Weather conditions for liftoff of the Antares 230+ booster from Pad 0A at the Mid-Atlantic Regional Spaceport (MARS) on Wallops Island was predicted to be 80-percent-favorable. That probability improved markedly to 90 percent as Tuesday unfolded, with the only meteorological concern of note centering around the presence of cumulus clouds.

Photo Credit: NASA

Early Tuesday, engineers and flight controllers came to their consoles at Wallops to begin powering up Antares and chilling its propellant systems with liquid nitrogen. Tanking was critically timed to adhere to temporal limits associated with the rapid boil-off of the rocket’s cryogenic oxygen supply.

A final poll of flight controllers occurred in two phases and by T-15 minutes the propellant tanks had reached their required flight pressures and were verified at “Flight Ready” levels. Shortly afterwards, the rocket transitioned to internal power and at T-11 minutes the Transporter-Erector-Launcher (TEL) was armed to effect a rapid retraction when countdown clocks hit T-0.

Photo Credit: NASA

Fed by a mixture of liquid oxygen and a highly refined form of rocket-grade kerosene, known as “RP-1”, Antares took flight at 8:31:14 p.m. EDT, heading on a southeasterly flight path out over the Atlantic Ocean. The first stage’s pair of Russian-built RD-181 engines powered the booster smoothly uphill into the Virginia darkness, burning fiercely for 200 seconds, before shutting down on time at an altitude of 52.3 miles (84.1 kilometers).
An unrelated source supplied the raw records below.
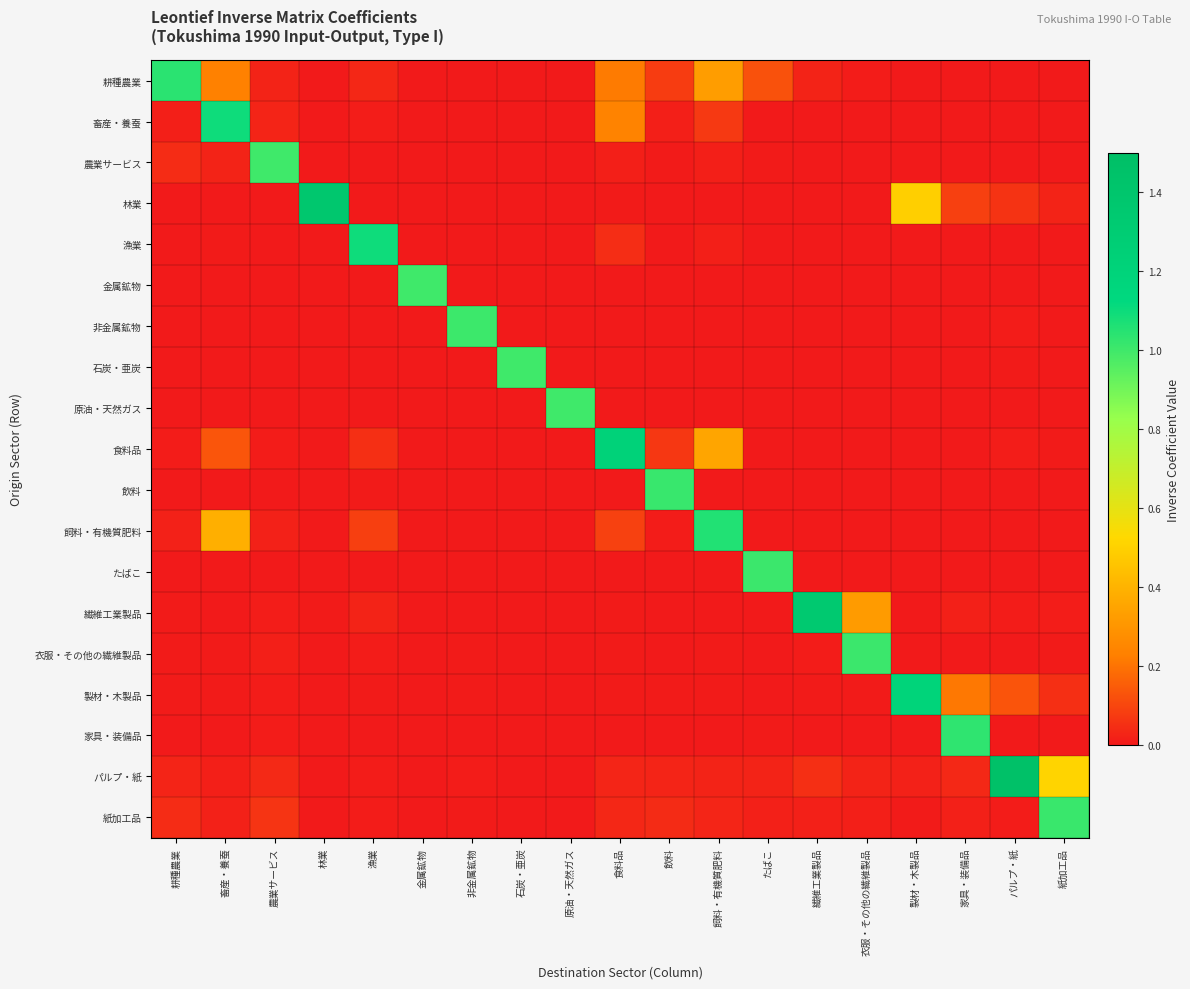

Reading left to right, list all the values displayed in this chart.

耕種農業: 耕種農業=1.0	畜産・養蚕=0.2	農業サービス=0.0	林業=0.0	漁業=0.0	金属鉱物=0.0	非金属鉱物=0.0	石炭・亜炭=0.0	原油・天然ガス=0.0	食料品=0.2	飲料=0.1	飼料・有機質肥料=0.3	たばこ=0.1	繊維工業製品=0.0	衣服・その他の繊維製品=0.0	製材・木製品=0.0	家具・装備品=0.0	パルプ・紙=0.0	紙加工品=0.0
畜産・養蚕: 耕種農業=0.0	畜産・養蚕=1.1	農業サービス=0.0	林業=0.0	漁業=0.0	金属鉱物=0.0	非金属鉱物=0.0	石炭・亜炭=0.0	原油・天然ガス=0.0	食料品=0.2	飲料=0.0	飼料・有機質肥料=0.1	たばこ=0.0	繊維工業製品=0.0	衣服・その他の繊維製品=0.0	製材・木製品=0.0	家具・装備品=0.0	パルプ・紙=0.0	紙加工品=0.0
農業サービス: 耕種農業=0.0	畜産・養蚕=0.0	農業サービス=1.0	林業=0.0	漁業=0.0	金属鉱物=0.0	非金属鉱物=0.0	石炭・亜炭=0.0	原油・天然ガス=0.0	食料品=0.0	飲料=0.0	飼料・有機質肥料=0.0	たばこ=0.0	繊維工業製品=0.0	衣服・その他の繊維製品=0.0	製材・木製品=0.0	家具・装備品=0.0	パルプ・紙=0.0	紙加工品=0.0
林業: 耕種農業=0.0	畜産・養蚕=0.0	農業サービス=0.0	林業=1.4	漁業=0.0	金属鉱物=0.0	非金属鉱物=0.0	石炭・亜炭=0.0	原油・天然ガス=0.0	食料品=0.0	飲料=0.0	飼料・有機質肥料=0.0	たばこ=0.0	繊維工業製品=0.0	衣服・その他の繊維製品=0.0	製材・木製品=0.5	家具・装備品=0.1	パルプ・紙=0.1	紙加工品=0.0
漁業: 耕種農業=0.0	畜産・養蚕=0.0	農業サービス=0.0	林業=0.0	漁業=1.1	金属鉱物=0.0	非金属鉱物=0.0	石炭・亜炭=0.0	原油・天然ガス=0.0	食料品=0.0	飲料=0.0	飼料・有機質肥料=0.0	たばこ=0.0	繊維工業製品=0.0	衣服・その他の繊維製品=0.0	製材・木製品=0.0	家具・装備品=0.0	パルプ・紙=0.0	紙加工品=0.0
金属鉱物: 耕種農業=0.0	畜産・養蚕=0.0	農業サービス=0.0	林業=0.0	漁業=0.0	金属鉱物=1.0	非金属鉱物=0.0	石炭・亜炭=0.0	原油・天然ガス=0.0	食料品=0.0	飲料=0.0	飼料・有機質肥料=0.0	たばこ=0.0	繊維工業製品=0.0	衣服・その他の繊維製品=0.0	製材・木製品=0.0	家具・装備品=0.0	パルプ・紙=0.0	紙加工品=0.0
非金属鉱物: 耕種農業=0.0	畜産・養蚕=0.0	農業サービス=0.0	林業=0.0	漁業=0.0	金属鉱物=0.0	非金属鉱物=1.0	石炭・亜炭=0.0	原油・天然ガス=0.0	食料品=0.0	飲料=0.0	飼料・有機質肥料=0.0	たばこ=0.0	繊維工業製品=0.0	衣服・その他の繊維製品=0.0	製材・木製品=0.0	家具・装備品=0.0	パルプ・紙=0.0	紙加工品=0.0
石炭・亜炭: 耕種農業=0.0	畜産・養蚕=0.0	農業サービス=0.0	林業=0.0	漁業=0.0	金属鉱物=0.0	非金属鉱物=0.0	石炭・亜炭=1.0	原油・天然ガス=0.0	食料品=0.0	飲料=0.0	飼料・有機質肥料=0.0	たばこ=0.0	繊維工業製品=0.0	衣服・その他の繊維製品=0.0	製材・木製品=0.0	家具・装備品=0.0	パルプ・紙=0.0	紙加工品=0.0
原油・天然ガス: 耕種農業=0.0	畜産・養蚕=0.0	農業サービス=0.0	林業=0.0	漁業=0.0	金属鉱物=0.0	非金属鉱物=0.0	石炭・亜炭=0.0	原油・天然ガス=1.0	食料品=0.0	飲料=0.0	飼料・有機質肥料=0.0	たばこ=0.0	繊維工業製品=0.0	衣服・その他の繊維製品=0.0	製材・木製品=0.0	家具・装備品=0.0	パルプ・紙=0.0	紙加工品=0.0
食料品: 耕種農業=0.0	畜産・養蚕=0.1	農業サービス=0.0	林業=0.0	漁業=0.0	金属鉱物=0.0	非金属鉱物=0.0	石炭・亜炭=0.0	原油・天然ガス=0.0	食料品=1.2	飲料=0.1	飼料・有機質肥料=0.4	たばこ=0.0	繊維工業製品=0.0	衣服・その他の繊維製品=0.0	製材・木製品=0.0	家具・装備品=0.0	パルプ・紙=0.0	紙加工品=0.0
飲料: 耕種農業=0.0	畜産・養蚕=0.0	農業サービス=0.0	林業=0.0	漁業=0.0	金属鉱物=0.0	非金属鉱物=0.0	石炭・亜炭=0.0	原油・天然ガス=0.0	食料品=0.0	飲料=1.0	飼料・有機質肥料=0.0	たばこ=0.0	繊維工業製品=0.0	衣服・その他の繊維製品=0.0	製材・木製品=0.0	家具・装備品=0.0	パルプ・紙=0.0	紙加工品=0.0
飼料・有機質肥料: 耕種農業=0.0	畜産・養蚕=0.4	農業サービス=0.0	林業=0.0	漁業=0.1	金属鉱物=0.0	非金属鉱物=0.0	石炭・亜炭=0.0	原油・天然ガス=0.0	食料品=0.1	飲料=0.0	飼料・有機質肥料=1.1	たばこ=0.0	繊維工業製品=0.0	衣服・その他の繊維製品=0.0	製材・木製品=0.0	家具・装備品=0.0	パルプ・紙=0.0	紙加工品=0.0
たばこ: 耕種農業=0.0	畜産・養蚕=0.0	農業サービス=0.0	林業=0.0	漁業=0.0	金属鉱物=0.0	非金属鉱物=0.0	石炭・亜炭=0.0	原油・天然ガス=0.0	食料品=0.0	飲料=0.0	飼料・有機質肥料=0.0	たばこ=1.0	繊維工業製品=0.0	衣服・その他の繊維製品=0.0	製材・木製品=0.0	家具・装備品=0.0	パルプ・紙=0.0	紙加工品=0.0
繊維工業製品: 耕種農業=0.0	畜産・養蚕=0.0	農業サービス=0.0	林業=0.0	漁業=0.0	金属鉱物=0.0	非金属鉱物=0.0	石炭・亜炭=0.0	原油・天然ガス=0.0	食料品=0.0	飲料=0.0	飼料・有機質肥料=0.0	たばこ=0.0	繊維工業製品=1.4	衣服・その他の繊維製品=0.3	製材・木製品=0.0	家具・装備品=0.0	パルプ・紙=0.0	紙加工品=0.0
衣服・その他の繊維製品: 耕種農業=0.0	畜産・養蚕=0.0	農業サービス=0.0	林業=0.0	漁業=0.0	金属鉱物=0.0	非金属鉱物=0.0	石炭・亜炭=0.0	原油・天然ガス=0.0	食料品=0.0	飲料=0.0	飼料・有機質肥料=0.0	たばこ=0.0	繊維工業製品=0.0	衣服・その他の繊維製品=1.0	製材・木製品=0.0	家具・装備品=0.0	パルプ・紙=0.0	紙加工品=0.0
製材・木製品: 耕種農業=0.0	畜産・養蚕=0.0	農業サービス=0.0	林業=0.0	漁業=0.0	金属鉱物=0.0	非金属鉱物=0.0	石炭・亜炭=0.0	原油・天然ガス=0.0	食料品=0.0	飲料=0.0	飼料・有機質肥料=0.0	たばこ=0.0	繊維工業製品=0.0	衣服・その他の繊維製品=0.0	製材・木製品=1.2	家具・装備品=0.2	パルプ・紙=0.1	紙加工品=0.0
家具・装備品: 耕種農業=0.0	畜産・養蚕=0.0	農業サービス=0.0	林業=0.0	漁業=0.0	金属鉱物=0.0	非金属鉱物=0.0	石炭・亜炭=0.0	原油・天然ガス=0.0	食料品=0.0	飲料=0.0	飼料・有機質肥料=0.0	たばこ=0.0	繊維工業製品=0.0	衣服・その他の繊維製品=0.0	製材・木製品=0.0	家具・装備品=1.0	パルプ・紙=0.0	紙加工品=0.0
パルプ・紙: 耕種農業=0.0	畜産・養蚕=0.0	農業サービス=0.0	林業=0.0	漁業=0.0	金属鉱物=0.0	非金属鉱物=0.0	石炭・亜炭=0.0	原油・天然ガス=0.0	食料品=0.0	飲料=0.0	飼料・有機質肥料=0.0	たばこ=0.0	繊維工業製品=0.0	衣服・その他の繊維製品=0.0	製材・木製品=0.0	家具・装備品=0.0	パルプ・紙=1.5	紙加工品=0.5
紙加工品: 耕種農業=0.0	畜産・養蚕=0.0	農業サービス=0.1	林業=0.0	漁業=0.0	金属鉱物=0.0	非金属鉱物=0.0	石炭・亜炭=0.0	原油・天然ガス=0.0	食料品=0.0	飲料=0.0	飼料・有機質肥料=0.0	たばこ=0.0	繊維工業製品=0.0	衣服・その他の繊維製品=0.0	製材・木製品=0.0	家具・装備品=0.0	パルプ・紙=0.0	紙加工品=1.0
The first stage separated shortly thereafter, followed by the rocket’s bullet-like payload fairing and inter-stage. This was followed by ignition of Antares’ solid-fueled Castor-30XL upper stage motor at 8:36 p.m. EDT, which burned for two minutes and 44 seconds to propel Cygnus into low-Earth orbit. The point of orbital insertion was estimated at an altitude of 109.5 miles (176.2 kilometers). Two minutes after burnout of the Castor-30XL motor, some nine minutes after leaving Earth, Cygnus was separated into free flight to commence its two-day trek to the ISS.

Cygnus’ arrival on Friday will be monitored from the multi-windowed cupola by Expedition 69’s Warren “Woody” Hoburg and Frank Rubio. Photo Credit: NASA

With tonight’s launch, Cygnus approaches a full decade of operations delivering equipment, payloads and supplies to successive ISS crews. Following Antares’ maiden test flight in April 2013, it first carried a “real” Cygnus the following September and has since ferried over 130,000 pounds (59,000 kilograms) of supplies to the space station and returned more than 91,000 pounds (41,250 kilograms) of trash and unneeded materials to a harmless destructive re-entry. Cygnuses have also benefited from “late-load” capabilities for particularly sensitive payloads, supported ISS reboosts and executed a multitude of secondary experiments, including several Spacecraft Fire Safety (SAFFIRE) investigations.

Tonight’s spectacular launch marked the 13th and final flight of an Antares 200-series booster since October 2016 and the eighth and last voyage of the uprated 230+ variant since it first entered service in November 2019. Northrop Grumman last August contracted with Cedar Park, Texas-based Firefly Aerospace to develop a new first-stage upgrade, known as the Antares 330, which will enter service in early 2025.